◆ Work to complete
Which lines of the entries contain the word "bildirir"? Please list them.

Dataset entries:

▬▬▬▬▬▬

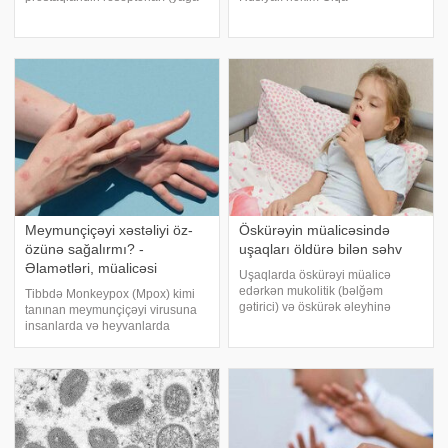
bənzər aktiv maddələr)
Malinovskaya onun qarşısının
endometrium hüceyrələrinin
alınması və müalicəsi ilə bağlı
hamiləliyə hazırlanmasını
danışıb. -a istinadən bildirir ki,
sürətləndirir. -a istinadən xəbər
"Anemiya oksigen daşınması
verir ki, b
üçün lazım olan qand
Meymunçiçəyi xəstəliyi öz-
Öskürəyin müalicəsində
özünə sağalırmı? -
uşaqları öldürə bilən səhv
Əlamətləri, müalicəsi
Uşaqlarda öskürəyi müalicə
edərkən mukolitik (bəlğəm
Tibbdə Monkeypox (Mpox) kimi
gətirici) və öskürək əleyhinə
tanınan meymunçiçəyi virusuna
dərmanların birlikdə qəbulu
insanlarda və heyvanlarda
məqsədəuyğun deyil. -a
rastlanılır. Xəstəlik ümumiyyətlə
istinadən bildirir ki, bunu rusiyalı
tropik Afrikada yayılıb, lakin son
otolarinqoloqu Daria Tsap
illərdə digər bölgələrdə də
bildirib. O, qeyd edib ki
müşahidə olunur. -a istinadən
bildiri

▬▬▬▬▬▬

◆ Answer section
danışıb. -a istinadən bildirir ki,
istinadən bildirir ki, bunu rusiyalı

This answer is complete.